Una de las maravillas del fútbol, este deporte que tanto nos gusta, es que un error se paga caro. Las principales derrotas o las más absurdas pérdidas de puntos no necesitan un partido terrible, se pueden fraguar por un error. El caso es que la televisión y demás medios de comunicación han aprovechado esto y en lugar de darle su justa dimensión lo han corrompido y esta característica es manipulada… y no sólo en el fútbol. Habrán escuchado, por ejemplo, la recurrente “soy muy amigo de mis amigos”, una virtud de dudoso mérito, o “soy una persona auténtica”, que a veces empeora afirmando “soy yo mismo”.

Los medios repiten imbecilidades que incluyen faltas de ortografía. Habrán escuchado “¡eso que usted dice es incierto!” (Generalmente gritado por un tertuliano). Lo que ese “tertuliano” y quienes lo reproducen ignora es que “incierto” no significa “falso”, sino “dudoso”. O sea algo puede ser “cierto” (verdadero/ certero/ preciso) o “incierto” (dudoso/ puede ser verdadero o no/ impreciso). Pues ellos, y por la televisión, lo usan mal. Una vergüenza, y una pena. Habiendo tanta gente que si sabe hablar bien.

¿Esto afecta al fútbol? Sí, porque muchas veces se juega en función de la televisión. De ahí, por ejemplo, que se repita ante cualquier tanda de “penaltis” que es “una lotería”. Amigas y amigos, los penaltis no tienen casi nada de azar, dicen que el portero “adivina el palo”, ¿y qué?, ¿eso no pasa en un cuerpo a cuerpo? Un gran portero te puede atajar el penal a puro mérito, de bueno que es, y un buen jugador si patea bien es difícil que lo erre, y si patea mal es probable que sí. O sea, un penal es la suma de aciertos y errores, resultantes del mérito de dos jugadores de fútbol. Méritos y aciertos, errores y habilidades o limitaciones, nervios, sangre fría, cálculo y conocimientos del rival. Una ecuación rápida y compleja, en la que el azar tiene un valor, pero muy chiquito, como para decir que es quien lo determina.

Los relatores y muchos comentaristas juegan para la televisión.
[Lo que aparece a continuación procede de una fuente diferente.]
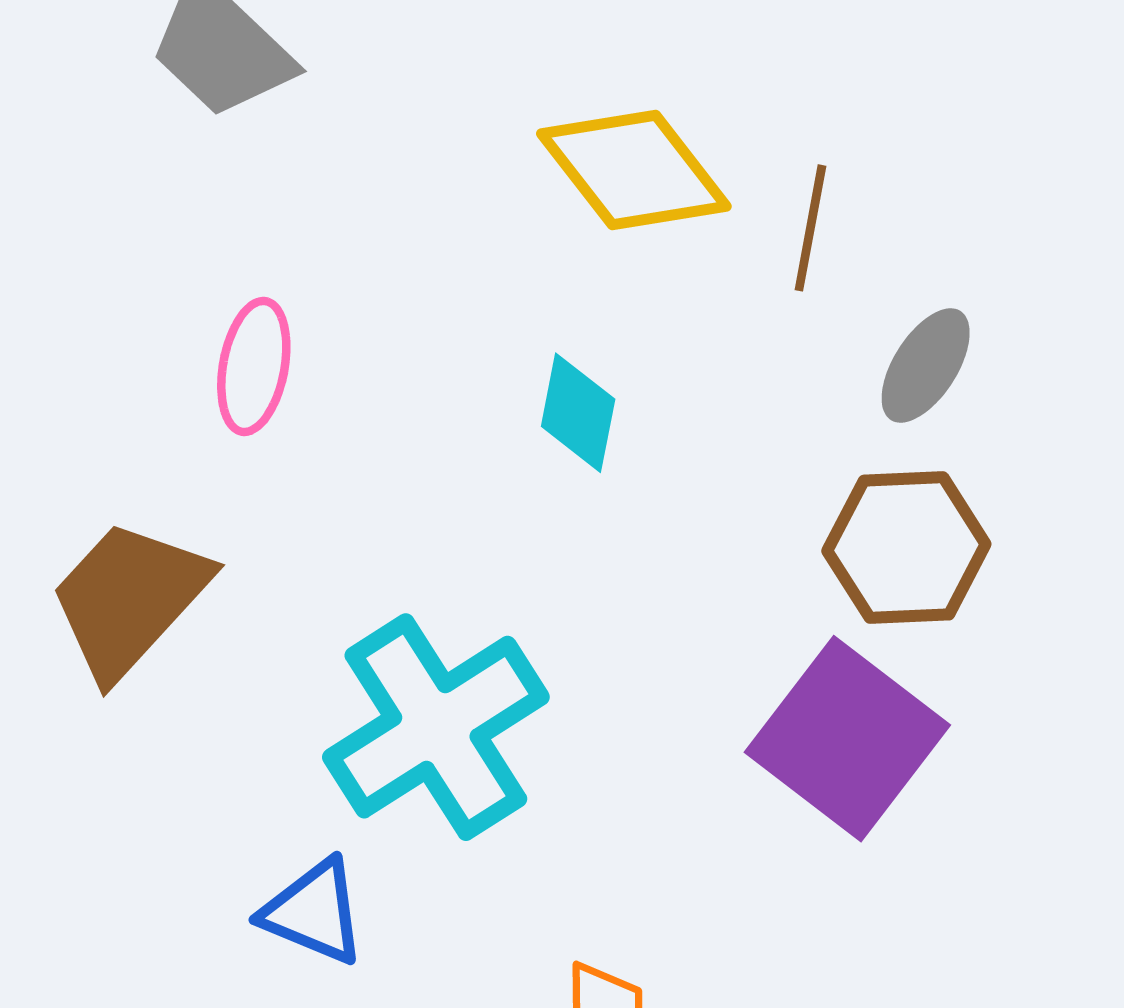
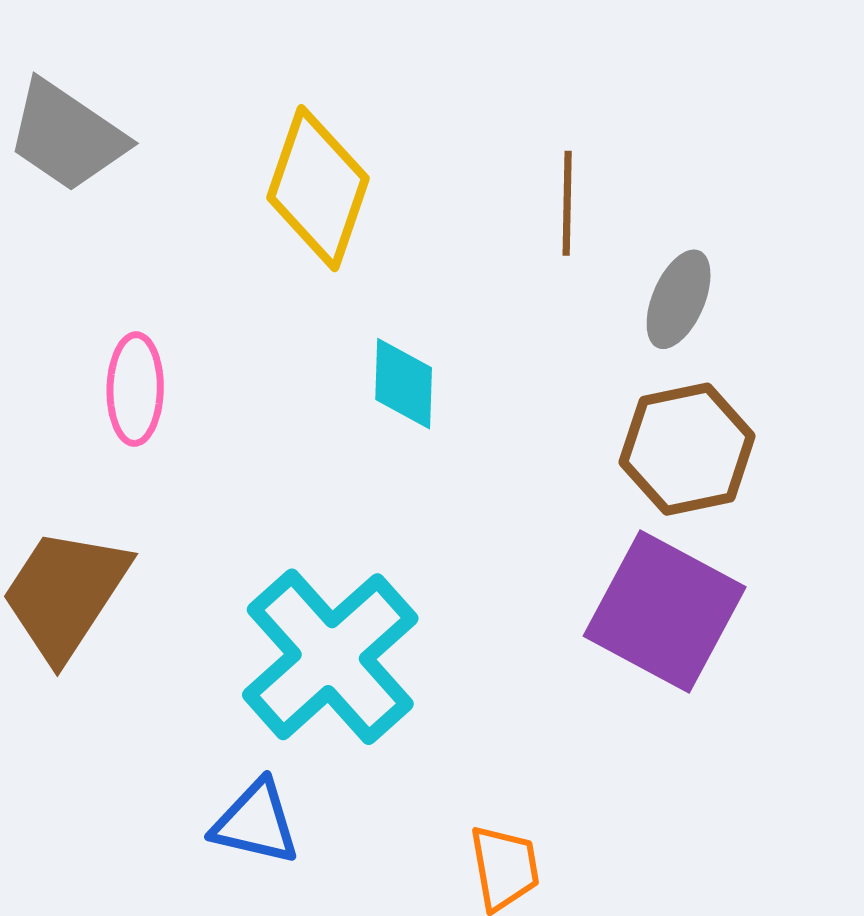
yellow diamond: (634, 170) -> (318, 188), moved, turned 66

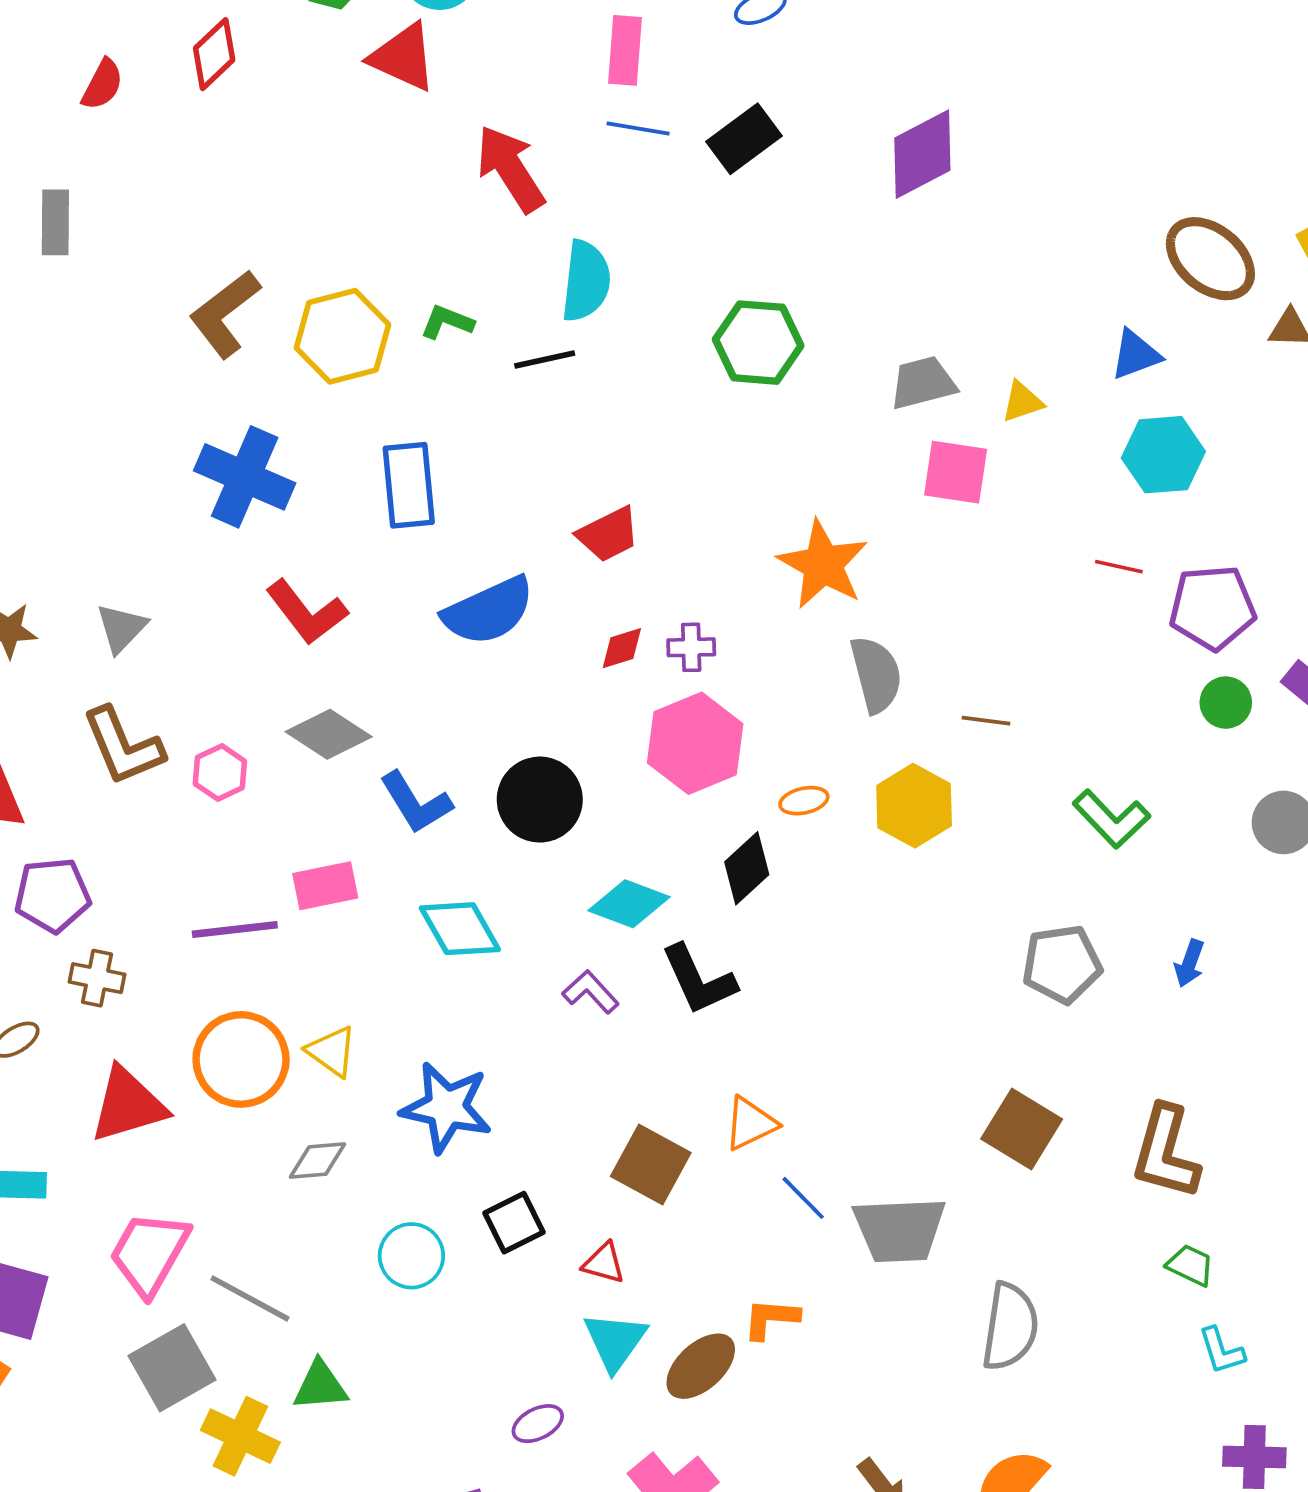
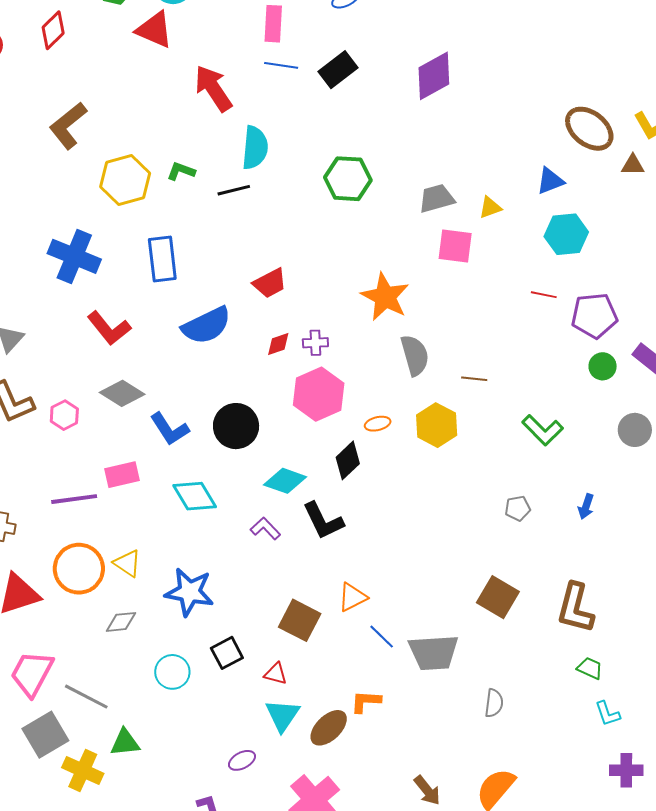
brown L-shape: (225, 314) -> (68, 126), moved
gray pentagon: (1062, 964) -> (518, 508), size x0.6
gray semicircle: (1010, 1327) -> (494, 703), size x0.6

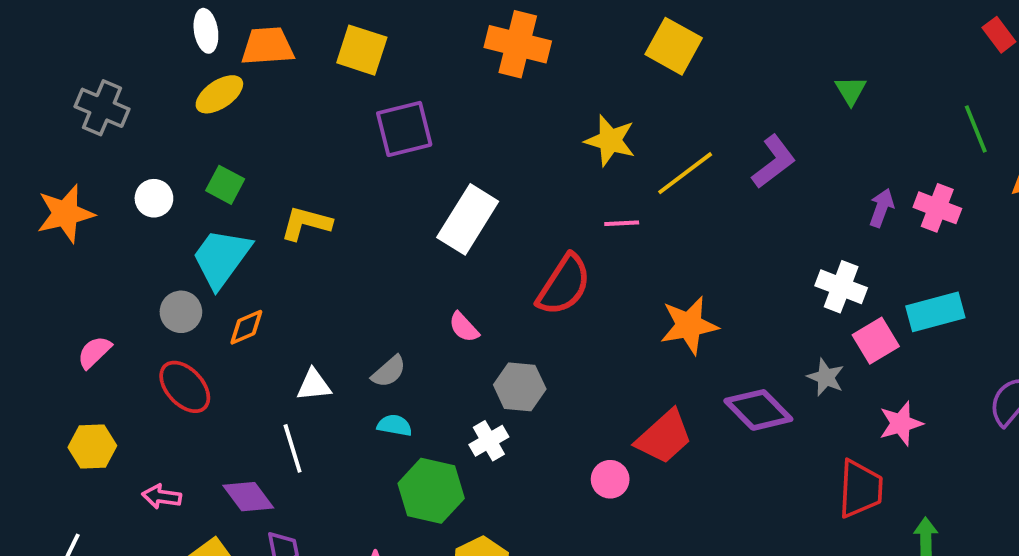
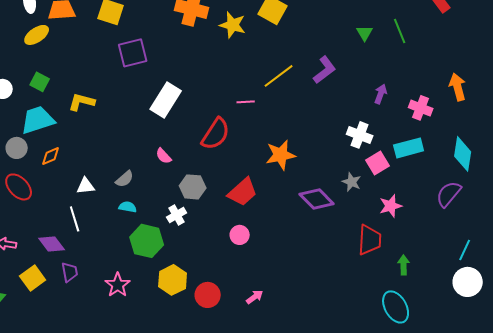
green line: (976, 129) -> (400, 31), moved
yellow star: (610, 140) -> (233, 25), moved
pink cross: (937, 208) -> (421, 108), moved
cyan trapezoid: (221, 258) -> (38, 120), turned 36
red trapezoid: (664, 437) -> (243, 192), moved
Y a veces muchos jugadores. Eso les lleva a hacer la idiotez esa de taparse la boca cuando hablan entre ellos (¿Qué se pueden estar diciendo que no debamos saber? ¿Un secreto de estado? ¿Qué son jugadores de fútbol o espías de la CIA?)

Otra que no soporto: un compañero te da un pase horrible, la cruza de lado a lado y apenas pones el pie casi te descalza o le pega en la ventana de la vecina del 4ºC. Uno mira a su compañero y en vez de decirle lo que decimos cuando jugamos (“Quillo, vaya pase más malo me has tirado”), lo aplaude. Lo aplaude o le levanta el pulgar, falta que lo felicite y le dé las gracias por perder un balón.

Cristiano Ronaldo, celebra un gol señalándose a sí mismo | Imagen: AFP
Cristiano Ronaldo, celebra un gol señalándose a sí mismo | Imagen: AFP

Pero hay otra peor, la más insoportable. Los que cuando meten un gol se señalan. No el escudo, ni saludan a sus compañeros, o su familia,  o un gesto que sea su marca. Se señalan como si ellos hubieran estado solos en la cancha y sus compañeros sean  meros espectadores de su habilidad.

El fútbol está lleno de gestos. Obsérvenlo con cuidado. Y de declaraciones a medias. El dinero lo ha convertido en eso, nosotros tenemos derecho a exigir que vuelva a ser un deporte colectivo. Donde lo que de verdad importa es ir perdiendo dos a cero, con un partido flojo y con errores, y lo sigan intentando una y otra vez. A veces no gana el mejor, pero a veces no darse por  vencido es lo único que importa. No jugamos para salir lindos por la televisión, jugamos para hacer lo que sea por ganar ese partido.